Great War: The Peoples' Story

"WW1 through the eyes of ordinary people" is how ITV's Sunday docu-drama 'The Great War: The Peoples' Story' is described.  This is compelling television where actors give life to the words contained in letters and diaries.  Historians will know the value of these sources and how reciting extracts this way adds dimension to the words.  In Episode 3 (broadcast 24 August 2014 but available on the ITV Player for a month) the Reverend Andrew Clark of Great Leighs in Essex was featured.  His diary from the Home Front, his observations of troops in the village, of Zeppelin air raids, and of the families who had lost loved ones, was published a number of years ago in greatly edited form as 'Echoes of the Great War'.  It was this title 'echoes' that The Revd Andrew Clark penned in the opening lines at the beginning of the war.  The book is bedside reading, and will be over the next four years.

2 comments:

James Munson said...

In referring to Andrew Clark could writers please use the correct English (not American) form and write The Revd Andrew Clark or the Revd Mr Clark or even Andrew Clark but please, not 'Rev Clark'. AS the man who discovered the diaries and edited them I would be most grateful, as would Andrew Clark. James E.B. Munson, M.A., D. Phil. (Oxon.)

Andrew Smith said...

Thank you for your e mail. Firstly I apologise for the error which will be corrected.

Principally the reason for a response is to thank you for what, to my mind as an amateur Essex local historian, is a most interesting realisation of the great work of Andrew Clark. It’s discovery remains a major contribution to the understanding of the Great War at home and, when put alongside other diaries – e.g., Revd Reeve of Stondon Massey (in the Essex Record Office) - and books such as ‘First Blitz’ by Hanson and ‘The German Air Raids… ‘ by Captain Morris, builds a fascinating record and eye witness account. It is particularly interesting that ITV’s ‘Great War. The People’s Story’ (I have recently bought the book) and the BBC’s ‘Britain’s Great War’ should, in the former case, bring Clark back to life through the words of an actor, and, in the latter case, speak of the Rector of Great Leighs, and visit the war memorial as typical of those erected in the wake of war. The ITV programme chose to quote the Zeppelin raid of 31 March 1916, which has particularly resonance with the place I live. After dropping bombs on Braintree “the several explosions in the south” came from Blackmore, where Reeve reported a number of bombs were dropped in fields which are not half a mile from the village of Blackmore. In St Laurence Church there is a painted window giving thanks for protection from the air raid that night.

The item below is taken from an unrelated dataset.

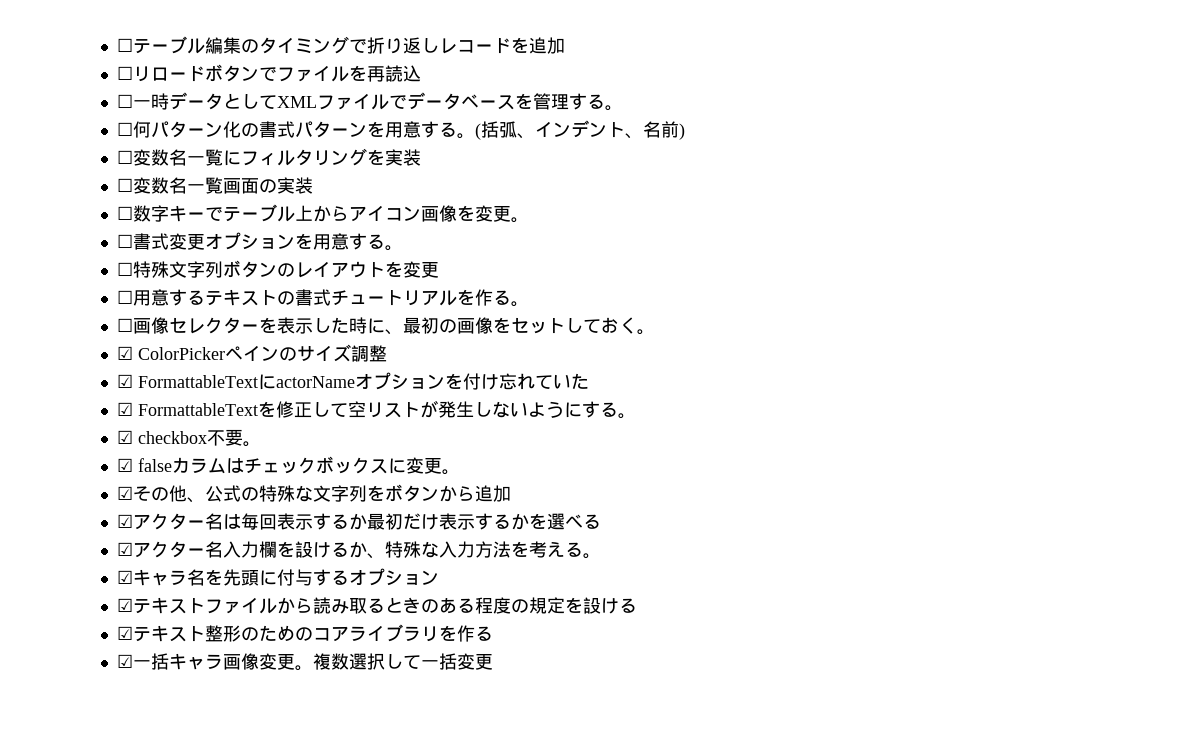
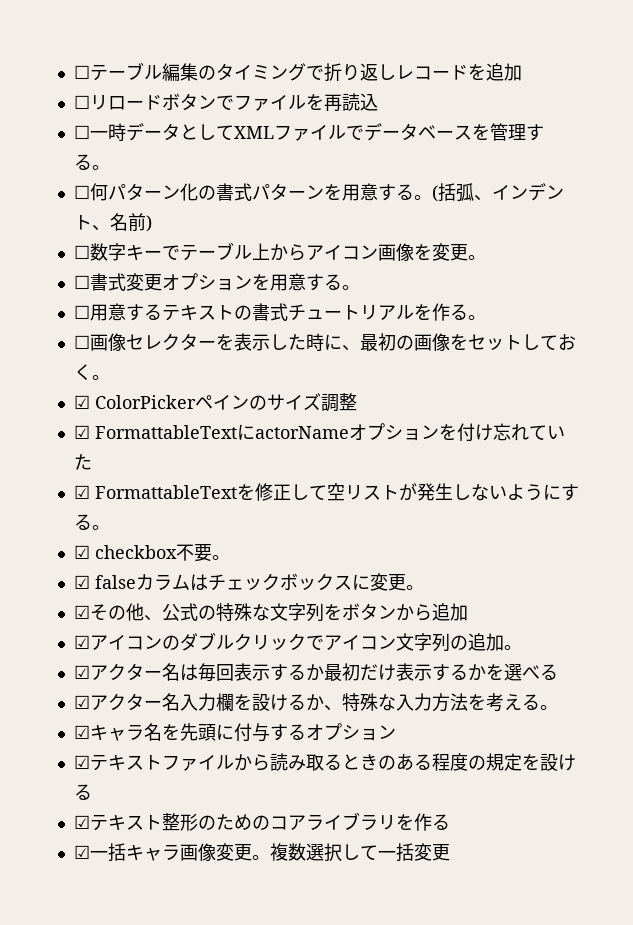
[116,148,421,166] [116,177,313,194] // ☐変数名一覧にフィルタリングを実装 // ☐変数名一覧画面の実装 -> (152, 223) none
[116,260,439,278] // ☐特殊文字列ボタンのレイアウトを変更 -> (360, 287) none
(511, 493) none -> [73,632,522,652] // ☑アイコンのダブルクリックでアイコン文字列の追加。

My wife and I visited the Village Hall at Great Leighs, on 3 August 2014, where local people as well as the British Legion held an exhibition to remember the commencement of hostilities. The short biography of Andrew Clark refers to the 3 million words in 92 volumes devoted to the Great War, and the commemorative plaque placed below his memorial tablet in the Parish Church which reads ‘Compiler of Diaries of Gt. Leighs Life August 1914 – June 1919’ placed there after publication of your book in 1985. I have seen some of Clark’s transcripts in the Essex Record Office and recall how small his writing was. Editing this work must have been quite a feat.

Congratulations are therefore due to you for your work, a second-hand copy I managed to obtain about six years ago. I do hope that it is republished sometime.